|South Ossetia today.|
Indo-European Poetry and Myth
by M.L. West
Oxford University Press, 2007
This title has been on my Amazon wish list for half a decade. It's a cornerstone text in the field of Indo-European comparative linguistics. Considering the role that Indo-European languages (English, French, Spanish, German, Slavic, Armenian, Farsi, Hindu) have played in the development of comparative linguistics as a FIELD, that is almost like saying the field of comparative linguistics comparative linguistics. Most (if not all) of the concepts that describe the relationships of languages and families of languages is imported directly from studies of Indo-European languages.
Indo-European Poetry and Myth appears to follow directly in the path of How to Kill A Dragon: Aspects of Indo-European Poetics by Calvert Watkins.
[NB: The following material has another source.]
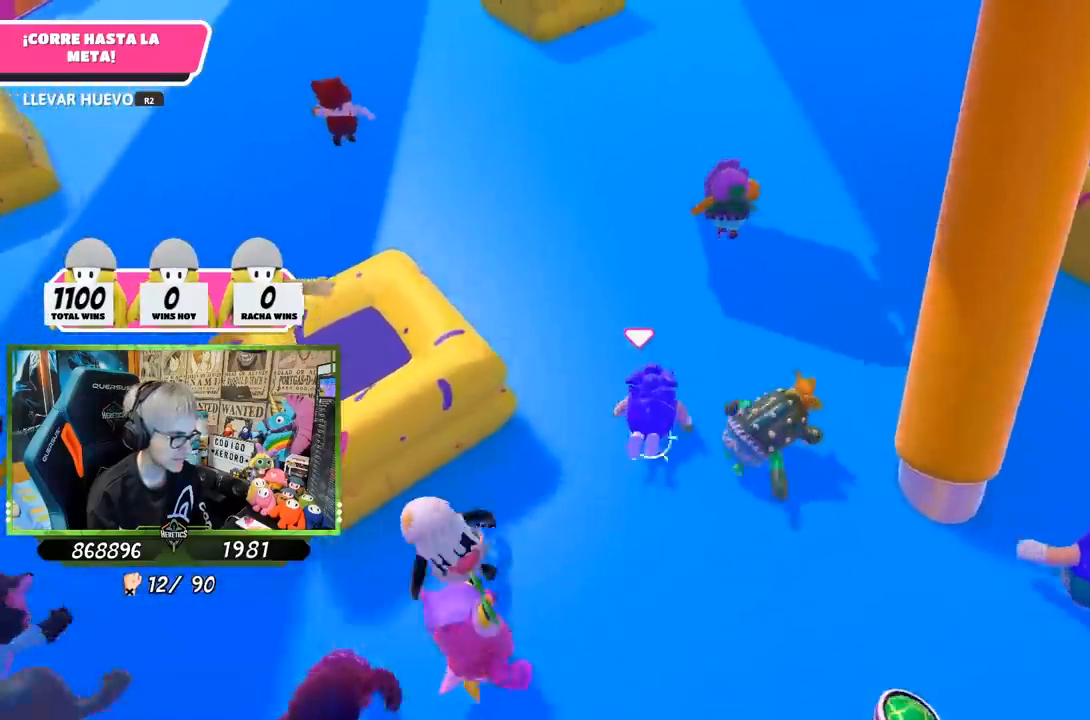
{"buttons": [], "left_stick": "up", "right_stick": "center", "events": [[67, "right_stick", "up"], [267, "right_stick", "down"], [400, "right_stick", "center"]]}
I'm guessing that West was a student of Watkins because much of Indo-European Poetry and Myth appears to be an academic strengthening of many of his observations via additional support in different literatures. Notably, West is seemingly familiar with the ins and outs of Ossetian Mythology, the Ossetians being an obscure Indo-European linguistic group from the Caucasian geographic region. West also expands the practice of using personal names from the Hittite world to illustrate that certain words or phrases exist across cultures, on the theory that people name themselves after specific things, and those words get imported into the name.
West also shows a much greater grasp of lesser known mythologies like those of the Slavs, "Old Russian" and the Baltics. The Baltics play an important role in Indo-European linguistics because they are "conservative" languages that have experienced less change over time. West is also not afraid to call something NON Indo European, which is a refreshing tendency in a field given to rampant over-speculation. Most notably, tales involving items like Chariots or Swords are always going to be NOT original Indo European because those things were invented after the initial dispersal of the people from their ancestral homeland, called "Euro-stan" by the author.
Since this is an academic book, you won't be able to really grasp the underlying arguments unless you can literally read the Greek alphabet, but his summaries of what are and aren't Indo European ideas is useful indeed.